The regulators each identified some of the hot issues they are seeing and then took questions from the audience of community bankers. The questions were aimed disproportionately at the CFPB representative, which is not surprising given the angst and uncertainty surrounding Dodd-Frank and the CFPB. The following are some of the interesting takeaways:

  • Commissioner Cooper of the Texas Department of Banking noted the impact of oil and gas prices on the financial stability of the Texas banking industry, which most of the prudential regulators echoed. Although the falling prices have certainly had an impact, most of the regulators noted that banks in Texas are generally still healthy and weathering the storm well. However, as Sam Golden cautioned, banks need to remain vigilant even when they are financially stable and healthy. On this point, Mr. Golden noted that communication with the regulators is key.
  • Serena Owens from the FDIC pointed out the importance of cybersecurity protections and urged all banks to take advantage of the FFIEC Cybersecurity Assessment Tool (or some other tool) to assess their cybersecurity risk. Jim Carley from the CFPB also mentioned cybersecurity risk and emphasized the importance of closely monitoring third party vendors’ access to customer information. (See my post last month for a list of tips for managing vendor data security risks).
  • Mr. Carley sought to ease the audience’s concerns about the breadth of the CFPB’s power. He first pointed out that only 17% of the CFPB’s enforcement actions have been brought under the far-reaching unfair, deceptive, or abusive acts or practices (UDAAP) provision of Dodd-Frank. He also explained that the CFPB very rarely examines or takes action against community banks.
  • In response to a question about the CFPB’s recent statement identifying small business lending as one of its priorities, Mr. Carley stated that this was aimed primarily at ECOA and fair lending enforcement.
  • With respect to mortgage lending, Mr. Carley noted that the emphasis for community banks should be on writing good loans that are well-underwritten and less on technical QM compliance. He noted that the intent of the QM rules was not to require technical compliance or discourage lending but to provide a baseline. As one banker sitting at my table noted, however, the practical effect of the QM rules has been to discourage mortgage lending that is not technically compliant.
  • Mr. Carley explained that the CFPB is less concerned with minor regulatory violations than it is with the compliance management process and what a bank is doing to address violations that arise and prevent violations in the future.
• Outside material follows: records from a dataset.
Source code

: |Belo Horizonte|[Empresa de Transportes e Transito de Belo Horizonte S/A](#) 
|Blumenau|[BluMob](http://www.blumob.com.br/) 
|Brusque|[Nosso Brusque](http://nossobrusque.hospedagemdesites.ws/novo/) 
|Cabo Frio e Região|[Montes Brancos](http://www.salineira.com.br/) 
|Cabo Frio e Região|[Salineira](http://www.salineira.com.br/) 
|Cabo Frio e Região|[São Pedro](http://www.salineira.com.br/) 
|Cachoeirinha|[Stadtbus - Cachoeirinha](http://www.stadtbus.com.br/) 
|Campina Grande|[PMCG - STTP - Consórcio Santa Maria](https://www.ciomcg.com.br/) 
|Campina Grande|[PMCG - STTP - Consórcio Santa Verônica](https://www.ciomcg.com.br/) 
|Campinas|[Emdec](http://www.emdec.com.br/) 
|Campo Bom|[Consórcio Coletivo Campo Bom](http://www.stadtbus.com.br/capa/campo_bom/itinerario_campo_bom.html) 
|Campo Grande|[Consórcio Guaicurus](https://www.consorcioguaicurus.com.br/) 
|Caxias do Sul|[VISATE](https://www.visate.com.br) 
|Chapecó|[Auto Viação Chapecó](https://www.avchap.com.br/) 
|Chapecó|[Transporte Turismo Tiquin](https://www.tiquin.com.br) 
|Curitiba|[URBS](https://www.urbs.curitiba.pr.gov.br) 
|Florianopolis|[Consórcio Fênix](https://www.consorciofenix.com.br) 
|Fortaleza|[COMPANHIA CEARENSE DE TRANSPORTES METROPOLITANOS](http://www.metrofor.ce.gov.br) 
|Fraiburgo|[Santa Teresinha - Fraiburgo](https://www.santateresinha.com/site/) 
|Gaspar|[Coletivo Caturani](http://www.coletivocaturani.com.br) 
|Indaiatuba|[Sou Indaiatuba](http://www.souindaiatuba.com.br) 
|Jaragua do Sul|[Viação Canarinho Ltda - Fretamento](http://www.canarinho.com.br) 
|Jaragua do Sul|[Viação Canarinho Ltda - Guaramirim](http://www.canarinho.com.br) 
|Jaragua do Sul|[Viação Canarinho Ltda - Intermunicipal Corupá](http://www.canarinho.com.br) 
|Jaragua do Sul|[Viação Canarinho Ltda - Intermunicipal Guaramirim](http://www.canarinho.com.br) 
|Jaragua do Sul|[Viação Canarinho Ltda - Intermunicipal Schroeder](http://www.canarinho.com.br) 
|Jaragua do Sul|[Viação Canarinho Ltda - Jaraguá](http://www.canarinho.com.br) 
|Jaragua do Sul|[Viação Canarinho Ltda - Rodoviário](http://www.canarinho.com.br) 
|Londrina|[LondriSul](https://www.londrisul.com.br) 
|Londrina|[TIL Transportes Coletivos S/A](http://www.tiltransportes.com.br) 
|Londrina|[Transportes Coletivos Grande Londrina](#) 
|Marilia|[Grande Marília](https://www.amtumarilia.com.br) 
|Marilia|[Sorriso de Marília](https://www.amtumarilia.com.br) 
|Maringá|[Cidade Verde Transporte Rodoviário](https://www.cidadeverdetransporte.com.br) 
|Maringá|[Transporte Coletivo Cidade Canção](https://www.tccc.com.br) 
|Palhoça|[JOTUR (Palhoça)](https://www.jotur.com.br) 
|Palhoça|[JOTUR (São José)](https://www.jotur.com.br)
  • There was significant debate among the panel and members of the audience about the cost of compliance under Dodd-Frank. Dr. Bexley (Chair of the banking program at Sam Houston State) stated that his own study found a 43% increase in the soft costs of compliance since Dodd-Frank was implemented. Mr. Carley downplayed the costs of Dodd-Frank compliance, but the prudential regulators seemed to agree more with Dr. Bexley. Ms. Williams explained that the FDIC is monitoring compliance costs closely, while Gil Barker of the OCC stated his personal belief that compliance costs are killing small banks.

This seminar offered excellent insight into current regulatory trends and priorities. It also featured panels on other topics of interest to community bankers, including insurance, accounting, and marketing. I highly recommend next year’s program to all Texas bankers, and I thank those who put the program on and those who participated on the panel.